§ **TASK GOAL**:
Please decide whether each statement agrees with the forum thread on dogs. Answer yes or no and quote the deciding words of the thread. (a) The thread says a dog may be starved as a punishment. (b) The thread says the more furry a dog is, the more time its grooming takes. (c) The thread calls the Golden Retriever a high maintenance breed.

You should make it a fixed timing to take the dog for the walk, slowly and steadily the dog will learn. Ideally you shouldn't have to beat your dog, they become even more stubborn after beating (few breeds in particular take "beating" very badly even if you pretend to beat), if you have to beat, it shouldn't hurt the dog "at all" in any means. I also don't think food should be denied as such, maybe deny the favourite food or skip a meal but never starve the dog to punish it either.
Puppies WILL piss and poop EVERYWHERE. Be prepared to clean piss and poop for few months.


----------



## asingh (May 30, 2011)

And bye bye to shoes/chappals when they start teething.

I remember our puppy, way back in the 90's. I was playing Mario 1 on my Samurai. Suddenly the controls went dead. At "run time" the dude chewed through the cable...! Boy was I pissed. Being in Mussoorie, had to wait like 6 months for a secondary controller. 

Mom/Dad/Sis found this "gesture" of his really cute and adored him even more.

But on a serious note: pets become like family members. Till date (we have a cute Pomeranian at home), when ever I go to visit my parents, I have to take stuff for him. Flea collar, chewies, biscuits, toys. I am reminded consistently as my travel days come close.


----------



## nginx (May 30, 2011)

Don't get a dog based on which breed looks cute or which one is strong. Get a breed depending on your lifestyle and how much time you can spend behind him/her.

You certainly wouldn't want to get a Labrador Retriever or Golden Retriever if you don't have the time to take him for regular walks and play with him. You would also have to groom him regularly. What I am saying is that certain breeds like Golden Retriever are high maintenance breeds and require a lot of dedication on the owner's part to take care of them.

If you want a dog which will be happy even if you don't take him for walks, get a Pug or a Chihuahua or Lhasa Apso or Beagle or Dachshund. Mind you more furry is the dog, the more time you have to spend behind grooming.

You also have to initially work extremely hard on house breaking and training which requires patience. Some dog breeds also learn quicker than others. Also don't forget to puppy proof your house because they love to chew at anything and everything including computer wires and wooden chairs. It's a big responsibility taking care of a dog. I had one and I know. So please do your research before you adopt one. Don't just get one and neglect it.

§ **DATASET**:

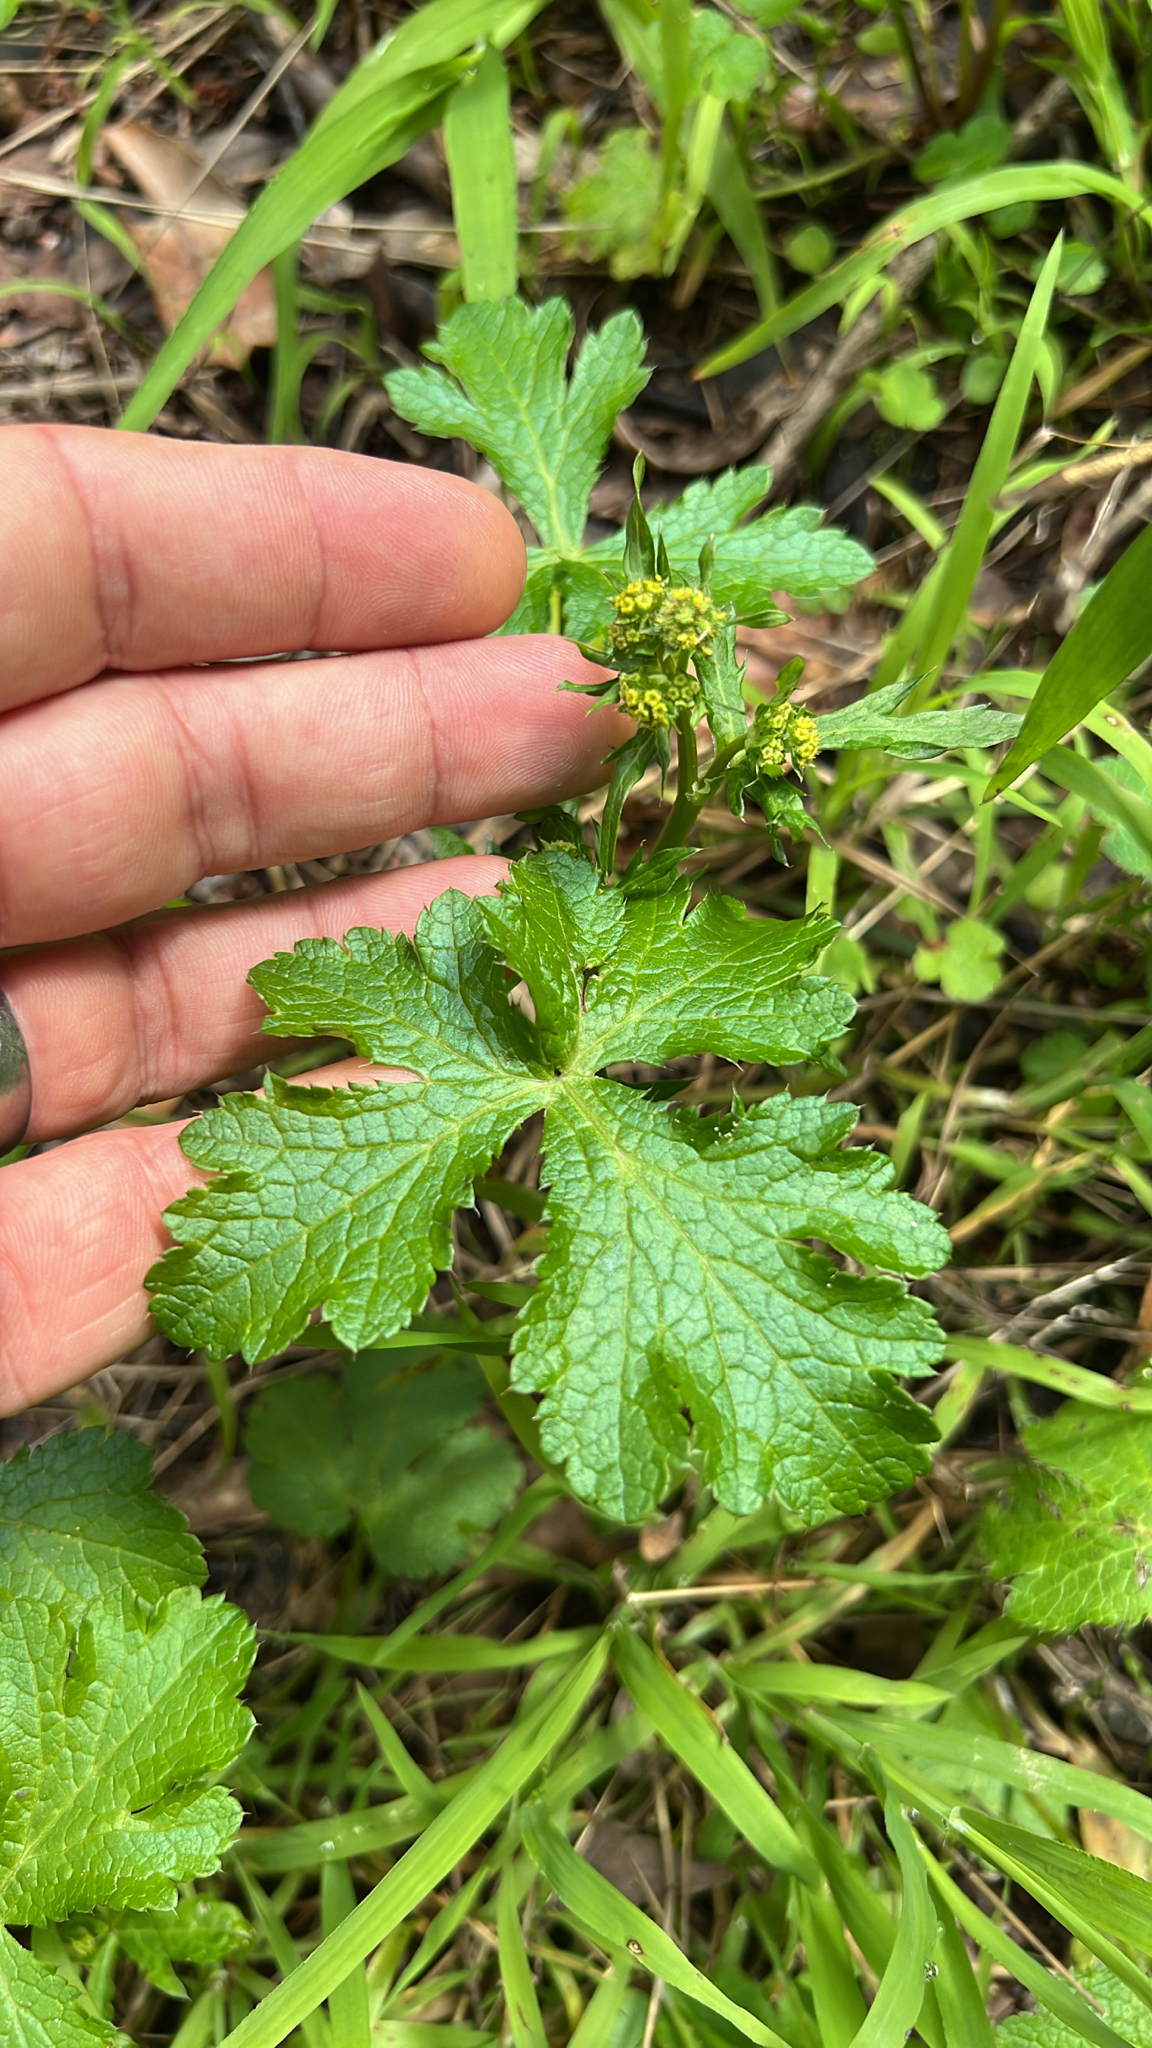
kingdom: Plantae
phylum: Tracheophyta
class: Magnoliopsida
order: Apiales
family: Apiaceae
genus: Sanicula
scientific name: Sanicula crassicaulis
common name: Western snakeroot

§ **RESULT OF THIS EXERCISE**:
(a) No: "never starve the dog to punish it either"
(b) Yes: "more furry is the dog, the more time you have to spend behind grooming"
(c) Yes: "certain breeds like Golden Retriever are high maintenance breeds"